Beware that you are only allowed to download once, and Amazon is not required to make it right if your download screws up somehow and you don’t get your music. I had something wrong happen on a single-song download and Amazon did fix it for me, but there are no guarantees. I urge you to get everything working with the free song download they’ll provide first, before you trust it to downloads you paid for.

The downloader seems to always put music in the “~/Amazon MP3” directory. I like my music in the ~/Music directory, so I created a symbolic link:

    cd ~
    ln -s Music 'Amazon MP3'

(Don’t forget to quote the whitespace). Now everything goes to the right spot automatically.

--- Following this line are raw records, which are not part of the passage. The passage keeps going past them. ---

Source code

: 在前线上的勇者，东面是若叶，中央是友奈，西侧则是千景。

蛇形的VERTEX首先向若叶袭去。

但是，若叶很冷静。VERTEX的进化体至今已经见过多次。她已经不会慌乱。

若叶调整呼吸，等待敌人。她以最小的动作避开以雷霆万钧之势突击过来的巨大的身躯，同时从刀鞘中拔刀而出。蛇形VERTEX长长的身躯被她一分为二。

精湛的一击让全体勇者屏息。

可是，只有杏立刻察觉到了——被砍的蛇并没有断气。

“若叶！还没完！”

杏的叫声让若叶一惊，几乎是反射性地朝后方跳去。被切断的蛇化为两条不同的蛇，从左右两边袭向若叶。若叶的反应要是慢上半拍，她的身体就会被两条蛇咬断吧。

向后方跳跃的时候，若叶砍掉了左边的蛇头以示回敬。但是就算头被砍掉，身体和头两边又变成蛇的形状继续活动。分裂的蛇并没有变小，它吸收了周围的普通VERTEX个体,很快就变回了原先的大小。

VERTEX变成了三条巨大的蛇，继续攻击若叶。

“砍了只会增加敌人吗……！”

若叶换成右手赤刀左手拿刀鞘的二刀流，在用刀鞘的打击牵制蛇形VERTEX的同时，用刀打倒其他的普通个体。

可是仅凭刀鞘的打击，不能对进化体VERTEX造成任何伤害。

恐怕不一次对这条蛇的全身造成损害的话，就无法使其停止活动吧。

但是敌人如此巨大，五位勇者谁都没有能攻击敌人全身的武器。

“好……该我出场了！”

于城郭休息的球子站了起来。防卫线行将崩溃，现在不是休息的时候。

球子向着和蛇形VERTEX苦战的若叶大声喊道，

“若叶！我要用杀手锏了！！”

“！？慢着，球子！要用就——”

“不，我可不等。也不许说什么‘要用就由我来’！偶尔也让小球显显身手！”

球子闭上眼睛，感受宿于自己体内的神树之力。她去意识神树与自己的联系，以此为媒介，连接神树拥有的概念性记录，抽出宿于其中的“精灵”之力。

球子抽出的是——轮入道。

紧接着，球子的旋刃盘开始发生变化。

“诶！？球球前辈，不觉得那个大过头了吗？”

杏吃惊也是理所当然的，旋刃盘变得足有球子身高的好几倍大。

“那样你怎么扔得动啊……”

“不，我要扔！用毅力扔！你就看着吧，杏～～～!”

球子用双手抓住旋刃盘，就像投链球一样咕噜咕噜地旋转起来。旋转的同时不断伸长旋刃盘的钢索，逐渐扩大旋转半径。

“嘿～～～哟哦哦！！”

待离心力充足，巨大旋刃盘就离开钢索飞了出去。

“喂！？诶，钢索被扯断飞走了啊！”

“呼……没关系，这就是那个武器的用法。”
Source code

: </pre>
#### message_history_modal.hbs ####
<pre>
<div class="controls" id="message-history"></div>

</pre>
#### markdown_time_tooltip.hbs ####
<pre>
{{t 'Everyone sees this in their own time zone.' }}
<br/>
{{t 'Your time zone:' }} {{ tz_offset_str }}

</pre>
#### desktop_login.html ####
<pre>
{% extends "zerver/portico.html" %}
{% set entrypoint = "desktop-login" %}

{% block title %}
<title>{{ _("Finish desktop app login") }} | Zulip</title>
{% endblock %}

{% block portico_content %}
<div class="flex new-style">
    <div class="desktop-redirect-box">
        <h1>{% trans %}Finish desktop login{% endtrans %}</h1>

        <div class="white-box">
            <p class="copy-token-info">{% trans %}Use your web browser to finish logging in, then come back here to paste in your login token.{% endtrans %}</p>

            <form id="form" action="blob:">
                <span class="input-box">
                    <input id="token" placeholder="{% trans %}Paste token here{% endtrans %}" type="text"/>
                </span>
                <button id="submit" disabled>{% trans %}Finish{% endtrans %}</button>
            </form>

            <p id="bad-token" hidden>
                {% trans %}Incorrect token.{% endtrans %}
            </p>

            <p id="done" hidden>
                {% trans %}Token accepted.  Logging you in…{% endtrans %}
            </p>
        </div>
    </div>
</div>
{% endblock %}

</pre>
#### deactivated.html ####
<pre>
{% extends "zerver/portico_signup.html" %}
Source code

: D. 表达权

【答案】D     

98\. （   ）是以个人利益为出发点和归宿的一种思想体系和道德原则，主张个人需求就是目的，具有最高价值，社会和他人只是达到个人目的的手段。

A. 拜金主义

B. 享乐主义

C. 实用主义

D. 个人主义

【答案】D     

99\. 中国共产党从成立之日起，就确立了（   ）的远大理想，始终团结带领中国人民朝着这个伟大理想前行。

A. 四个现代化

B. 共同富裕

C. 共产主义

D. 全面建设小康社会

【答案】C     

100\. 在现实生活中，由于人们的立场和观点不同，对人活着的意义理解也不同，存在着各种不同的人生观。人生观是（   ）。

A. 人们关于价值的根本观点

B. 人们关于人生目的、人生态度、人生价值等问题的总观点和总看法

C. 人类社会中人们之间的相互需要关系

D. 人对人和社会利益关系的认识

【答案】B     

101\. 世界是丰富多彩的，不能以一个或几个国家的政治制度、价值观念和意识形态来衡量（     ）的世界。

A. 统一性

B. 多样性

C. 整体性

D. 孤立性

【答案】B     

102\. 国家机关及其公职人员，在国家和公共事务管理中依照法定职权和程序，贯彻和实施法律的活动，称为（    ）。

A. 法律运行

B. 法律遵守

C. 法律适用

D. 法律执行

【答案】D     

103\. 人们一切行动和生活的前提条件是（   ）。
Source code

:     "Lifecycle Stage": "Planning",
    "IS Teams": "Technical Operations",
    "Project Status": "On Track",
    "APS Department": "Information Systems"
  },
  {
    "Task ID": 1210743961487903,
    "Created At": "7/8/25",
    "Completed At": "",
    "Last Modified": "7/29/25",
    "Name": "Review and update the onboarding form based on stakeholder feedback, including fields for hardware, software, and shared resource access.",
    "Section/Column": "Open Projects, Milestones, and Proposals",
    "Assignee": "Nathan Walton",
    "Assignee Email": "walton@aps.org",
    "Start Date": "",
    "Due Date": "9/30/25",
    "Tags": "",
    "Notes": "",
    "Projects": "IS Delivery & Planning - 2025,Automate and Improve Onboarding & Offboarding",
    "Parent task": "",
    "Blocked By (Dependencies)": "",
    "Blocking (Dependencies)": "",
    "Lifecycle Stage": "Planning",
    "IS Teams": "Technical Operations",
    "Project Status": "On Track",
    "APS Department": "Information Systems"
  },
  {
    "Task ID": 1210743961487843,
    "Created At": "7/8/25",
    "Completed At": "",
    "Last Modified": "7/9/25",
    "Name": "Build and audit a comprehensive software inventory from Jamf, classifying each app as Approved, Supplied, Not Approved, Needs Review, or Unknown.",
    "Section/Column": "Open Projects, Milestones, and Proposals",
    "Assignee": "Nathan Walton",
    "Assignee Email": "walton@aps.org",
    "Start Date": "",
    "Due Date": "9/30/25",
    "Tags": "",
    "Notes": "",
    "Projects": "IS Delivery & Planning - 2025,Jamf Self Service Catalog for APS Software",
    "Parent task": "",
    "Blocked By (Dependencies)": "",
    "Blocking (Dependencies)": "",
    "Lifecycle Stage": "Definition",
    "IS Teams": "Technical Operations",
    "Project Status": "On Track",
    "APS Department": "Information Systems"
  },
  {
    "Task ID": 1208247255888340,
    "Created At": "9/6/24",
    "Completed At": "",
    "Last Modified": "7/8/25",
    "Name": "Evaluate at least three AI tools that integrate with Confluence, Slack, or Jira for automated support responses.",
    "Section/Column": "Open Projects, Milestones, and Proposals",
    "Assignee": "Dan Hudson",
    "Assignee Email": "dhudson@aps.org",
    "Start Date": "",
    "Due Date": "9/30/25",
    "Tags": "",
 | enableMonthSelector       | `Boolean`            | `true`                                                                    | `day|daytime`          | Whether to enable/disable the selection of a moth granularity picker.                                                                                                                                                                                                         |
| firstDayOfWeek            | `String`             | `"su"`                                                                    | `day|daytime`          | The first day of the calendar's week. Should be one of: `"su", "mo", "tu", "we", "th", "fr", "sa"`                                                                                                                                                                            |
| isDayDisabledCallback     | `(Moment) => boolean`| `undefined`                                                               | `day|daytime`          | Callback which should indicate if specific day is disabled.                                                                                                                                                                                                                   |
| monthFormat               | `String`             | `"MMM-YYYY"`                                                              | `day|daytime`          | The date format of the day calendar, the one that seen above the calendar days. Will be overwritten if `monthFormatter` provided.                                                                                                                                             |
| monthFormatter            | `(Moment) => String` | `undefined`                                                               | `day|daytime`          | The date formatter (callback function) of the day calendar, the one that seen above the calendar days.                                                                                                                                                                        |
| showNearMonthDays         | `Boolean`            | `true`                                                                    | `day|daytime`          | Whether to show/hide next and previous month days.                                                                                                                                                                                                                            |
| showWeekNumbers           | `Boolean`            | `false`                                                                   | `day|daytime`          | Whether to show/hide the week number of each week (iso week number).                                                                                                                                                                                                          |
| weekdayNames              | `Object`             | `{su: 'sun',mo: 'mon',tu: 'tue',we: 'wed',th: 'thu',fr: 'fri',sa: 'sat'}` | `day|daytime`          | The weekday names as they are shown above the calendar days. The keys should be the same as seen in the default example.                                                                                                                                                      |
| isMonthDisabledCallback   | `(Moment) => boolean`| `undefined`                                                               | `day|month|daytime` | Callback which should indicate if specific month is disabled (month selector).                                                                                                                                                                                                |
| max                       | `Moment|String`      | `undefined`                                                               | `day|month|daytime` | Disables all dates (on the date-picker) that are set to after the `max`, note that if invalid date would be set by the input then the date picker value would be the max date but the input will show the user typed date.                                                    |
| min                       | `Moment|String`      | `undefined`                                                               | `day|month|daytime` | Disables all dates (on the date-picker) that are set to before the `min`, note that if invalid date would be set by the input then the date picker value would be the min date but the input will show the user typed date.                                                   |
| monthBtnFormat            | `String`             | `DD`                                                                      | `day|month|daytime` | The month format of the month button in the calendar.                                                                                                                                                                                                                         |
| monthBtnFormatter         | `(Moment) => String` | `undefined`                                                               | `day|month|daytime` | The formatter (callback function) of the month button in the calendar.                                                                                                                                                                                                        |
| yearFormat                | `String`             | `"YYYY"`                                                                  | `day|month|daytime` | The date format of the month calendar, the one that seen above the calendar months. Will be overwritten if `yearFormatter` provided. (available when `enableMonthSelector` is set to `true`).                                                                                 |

If your download does die in the middle, try restarting the download manager. If you want to to it with my script, pass a dash (“-“) as the argument instead of a filename, and it’ll just start the download manager with no arguments. Most likely it will pick up where it left off.

If you have a copy of CodeWeaver’s Crossover Linux, which is a very nice productized version of Wine, I still recommend downloading the Ubuntu version of Wine and using that for the Amazon MP3 Download Manager. I tried one time to use Crossover and while it seemed to work my download got stuck 72% in and wouldn’t continue. I only tried it that one time so it may have been some other glitch. But, FYI.

References / Thanks

On this thread in the Ubuntu User Forums, specvthis mentioned how to run the download manager in wine with an AMZ file as an argument to get it to work. In that same thread I found jomofo7‘s announcement of his guide which I reference above.

Thanks to them, and of course the most thanks to the Wine developers without whose hard work none of this would be possible!